> Source document:
· · · · · · ·

The Rise & Fall of Gupta Brothers: From UP to South Africa, Now Arrested in UAE

Who are the Gupta brothers? How much influence did they wield in South Africa? What’s the scandal? We explain.

South Asians
4 min read
Hindi Female
Edited By :Karan Mahadik

Nearly four years after the Gupta brothers from Uttar Pradesh’s Saharanpur went into self-exile in Dubai after allegedly looting billions of rands (South African currency) from parastatal institutions in South Africa, their run seems to have come to an abrupt halt.

Law enforcement authorities in the UAE arrested Rajesh Gupta and Atul Gupta of the Gupta family, the South African government confirmed on Monday, 6 June.

The Gupta brothers are accused in South Africa of using their relationship with former President Jacob Zuma to amass wealth and influence senior Cabinet appointments; charges that both of them have strongly denied.

Who are the Gupta brothers? How much influence did they wield in SA? What’s the scandal? We explain.


The Gupta Family of Saharanpur

The three brothers – Ajay Gupta (56), Atul Gupta (54), and Rajesh 'Tony' Gupta (51) – migrated from Uttar Pradesh’s Saharanpur district in the year 1993, shortly before apartheid rule fell apart, making Nelson Mandela the country’s first democratically elected leader.

According to Times Live, a South African newspaper, the family’s patriarch, Shiv Kumar Gupta, had sent Atul to South Africa believing that “Africa would become the America of the world” in the opportunities that it has to provide.

· · · · · · ·

> Given task 1:
Answer these questions using the article on the Gupta brothers:
(a) In what year did the three brothers migrate from Saharanpur?
(b) On what day and date did the South African government confirm the arrests?
(c) Which former President are the brothers accused of using their relationship with?
> Given task 2: Update the stretch of the article on the Gupta brothers from "The Rise & Fall" through "have strongly denied.", changing "Dubai" to "Abu Dhabi".
The listing that comes next is separate material with no connection to the article.

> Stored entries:
· · · · · · ·

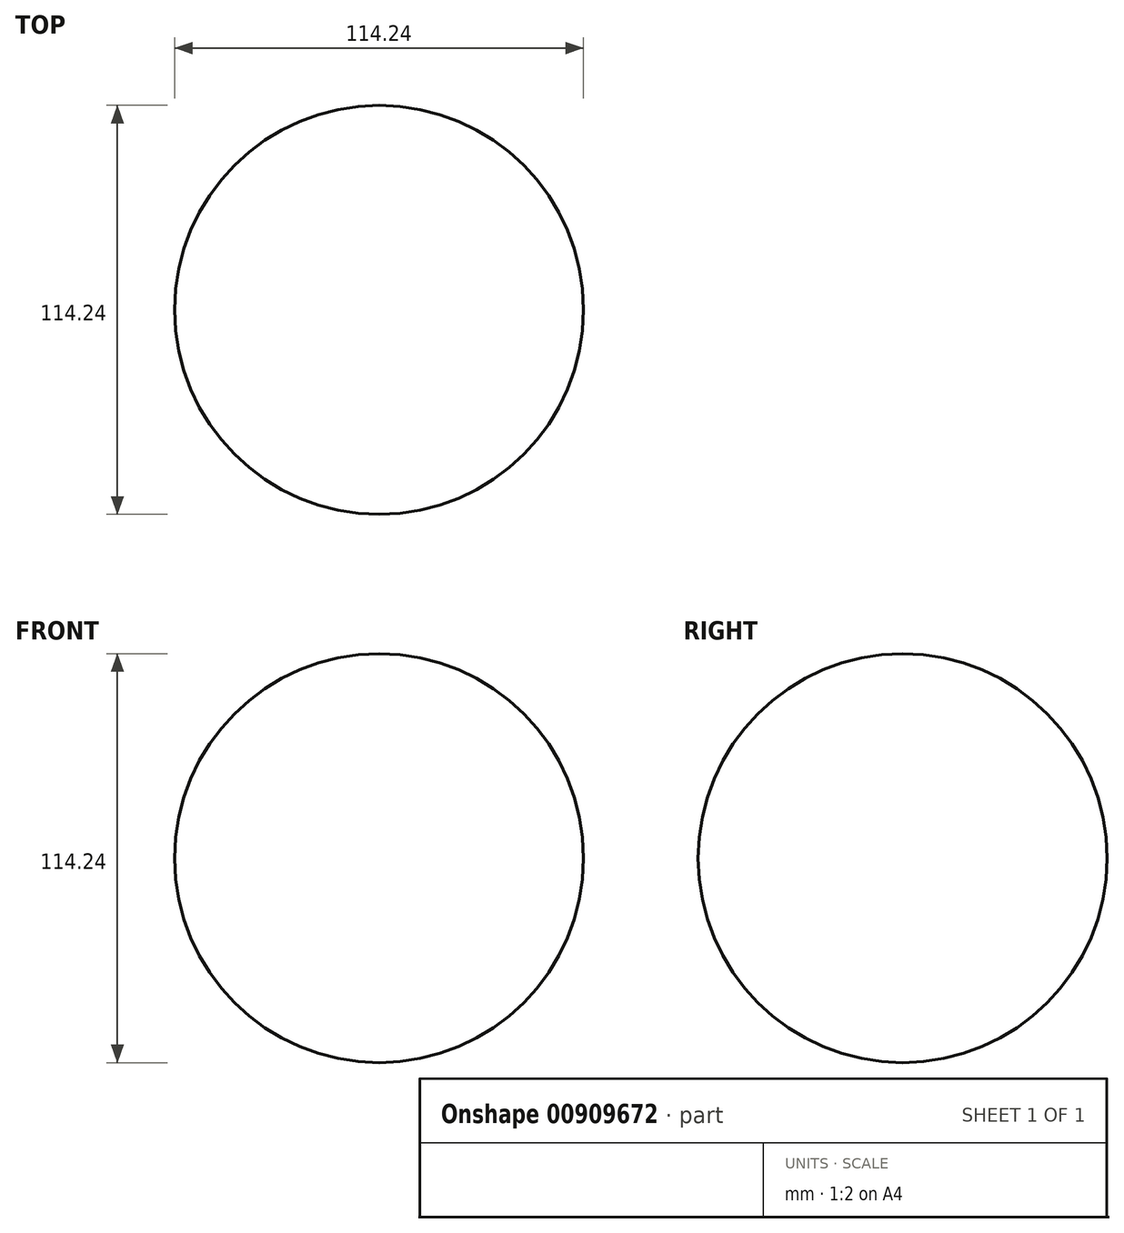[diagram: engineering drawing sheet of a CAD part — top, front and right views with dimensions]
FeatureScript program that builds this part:
annotation { "Feature Type Name" : "Feature", "Feature Type Description" : "" }
export const myFeature = defineFeature(function(context is Context, id is Id, definition is map)
    precondition{}
    {
        {
            var Q0;
            Q0=qCreatedBy(makeId("Front.planeOp"),FACE);
            var sketch = newSketch(context, id + "F0", { "sketchPlane" : qUnion([Q0])});
            skArc(sketch, "E0", {"start": v(0, -57.12) * mm, "mid": v(57.12, 0) * mm, "end": v(0, 57.12) * mm});
            skLineSegment(sketch, "E1", {"start": v(0, 68.38) * mm, "end": v(0, -69.06) * mm});
            skSolve(sketch);
        }
        {
            var Q0;
            {var subQ0=sQuery(id+"F0.wireOp",EDGE,"E0");Q0=makeQuery(id+"F0.imprint","IMPRINT",FACE,{"disambiguationData":[TD([[makeQuery(id+"F0.imprint","IMPRINT",EDGE,{"derivedFrom":subQ0}),1.0]])]});}
            var Q1;
            Q1=sQuery(id+"F0.wireOp",EDGE,"E1");
            revolve(context, id + "F1", {"surfaceOperationType" : NewSurfaceOperationType.NEW, "entities" : qUnion([Q0]), "axis" : qUnion([Q1]), "revolveType" : RevolveType.FULL});
        }
        {
            var Q0;
            Q0=qCreatedBy(makeId("Front.planeOp"),FACE);
            var sketch = newSketch(context, id + "F2", { "sketchPlane" : qUnion([Q0])});
            skCircle(sketch, "E2", {"center": v(0, 0) * mm, "radius": 5.74 * mm});
            skCircle(sketch, "E3", {"center": v(0, 0) * mm, "radius": 12.78 * mm});
            skCircle(sketch, "E4", {"center": v(0, 0) * mm, "radius": 45.8 * mm});
            skCircle(sketch, "E5", {"center": v(0, 0) * mm, "radius": 51.35 * mm});
            skCircle(sketch, "E6", {"center": v(0, 0) * mm, "radius": 41.17 * mm});
            skSolve(sketch);
        }
    });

· · · · · · ·

> Written solution 1:
(a) 1993
(b) Monday, 6 June
(c) Jacob Zuma

> Written solution 2:
The Rise & Fall of Gupta Brothers: From UP to South Africa, Now Arrested in UAE

Who are the Gupta brothers? How much influence did they wield in South Africa? What’s the scandal? We explain.

South Asians
4 min read
Hindi Female
Edited By :Karan Mahadik

Nearly four years after the Gupta brothers from Uttar Pradesh’s Saharanpur went into self-exile in Abu Dhabi after allegedly looting billions of rands (South African currency) from parastatal institutions in South Africa, their run seems to have come to an abrupt halt.

Law enforcement authorities in the UAE arrested Rajesh Gupta and Atul Gupta of the Gupta family, the South African government confirmed on Monday, 6 June.

The Gupta brothers are accused in South Africa of using their relationship with former President Jacob Zuma to amass wealth and influence senior Cabinet appointments; charges that both of them have strongly denied.